BRIEF
Quote the rows from the line containing "order: Hymenoptera" through the line containing "family: Sciaridae", including both of those lines, and leave the pictures out of your answer.

MATERIAL FOR THIS EXERCISE
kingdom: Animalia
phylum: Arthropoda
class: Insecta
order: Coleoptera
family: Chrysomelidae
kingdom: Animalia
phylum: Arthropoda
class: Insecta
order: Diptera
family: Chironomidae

...

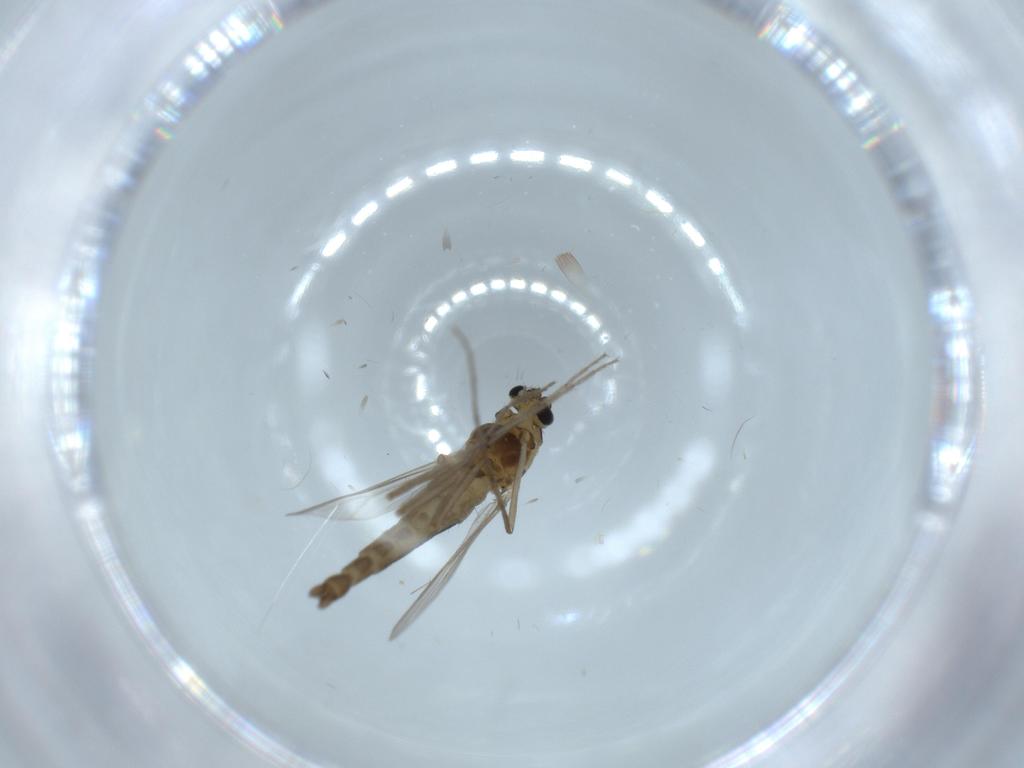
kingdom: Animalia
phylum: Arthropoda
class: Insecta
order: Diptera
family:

--

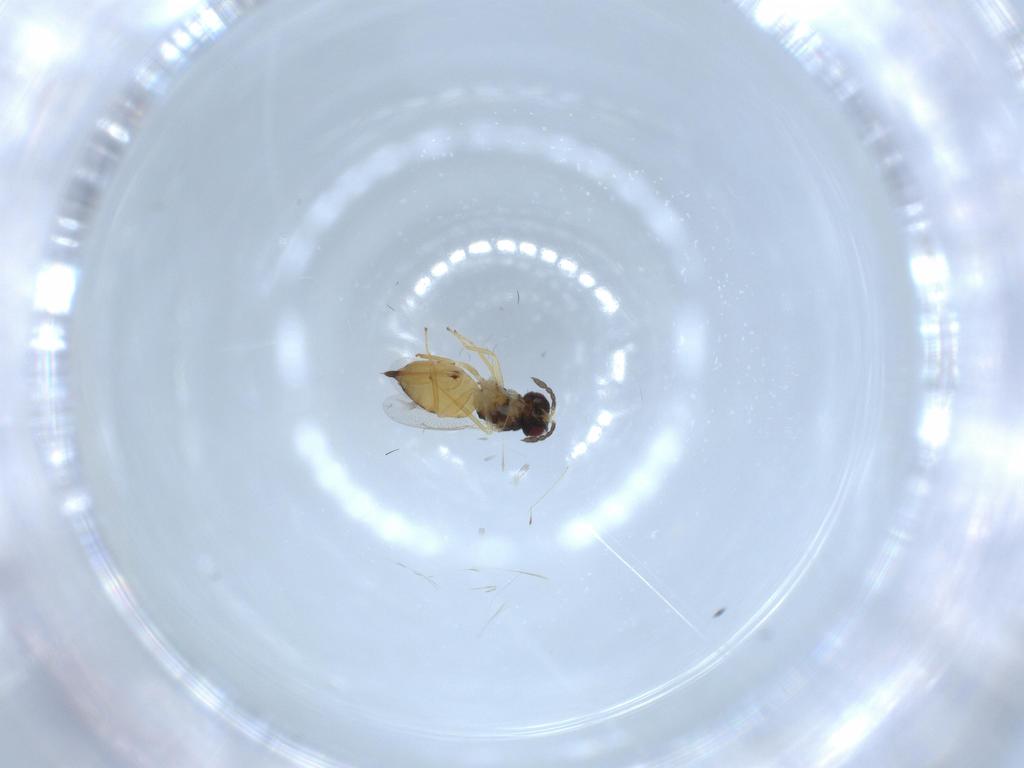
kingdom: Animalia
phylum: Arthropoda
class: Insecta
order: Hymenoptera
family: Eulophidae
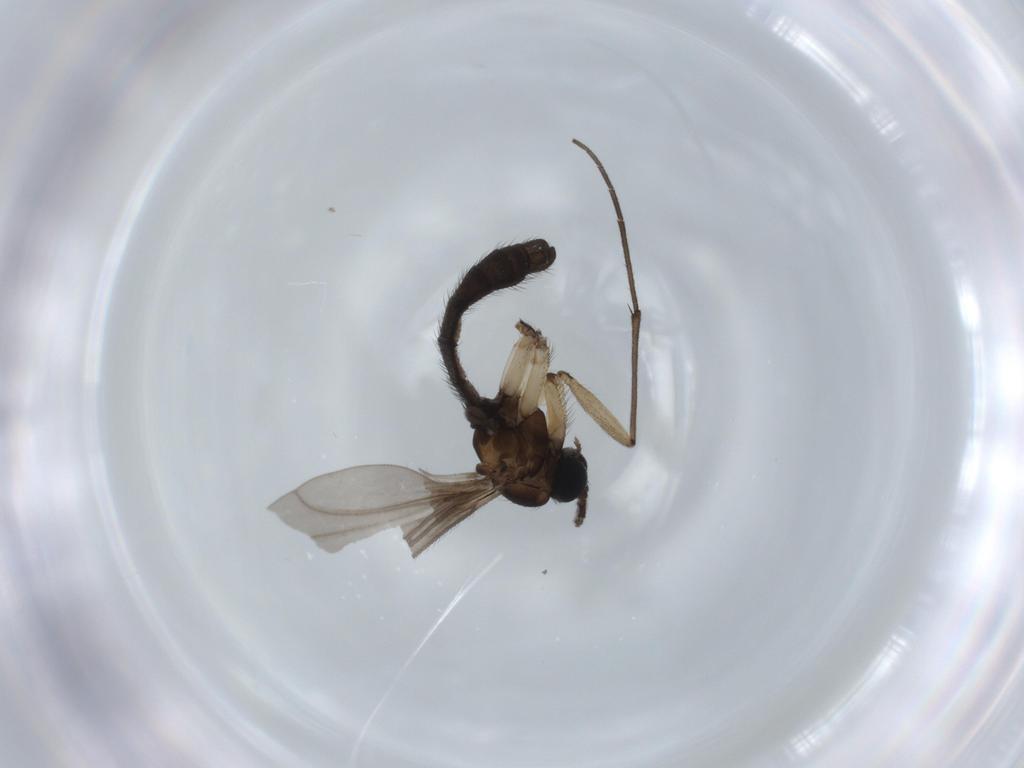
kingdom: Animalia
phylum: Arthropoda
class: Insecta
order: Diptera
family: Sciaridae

RESULT OF THIS EXERCISE
order: Hymenoptera
family: Eulophidae
kingdom: Animalia
phylum: Arthropoda
class: Insecta
order: Diptera
family: Sciaridae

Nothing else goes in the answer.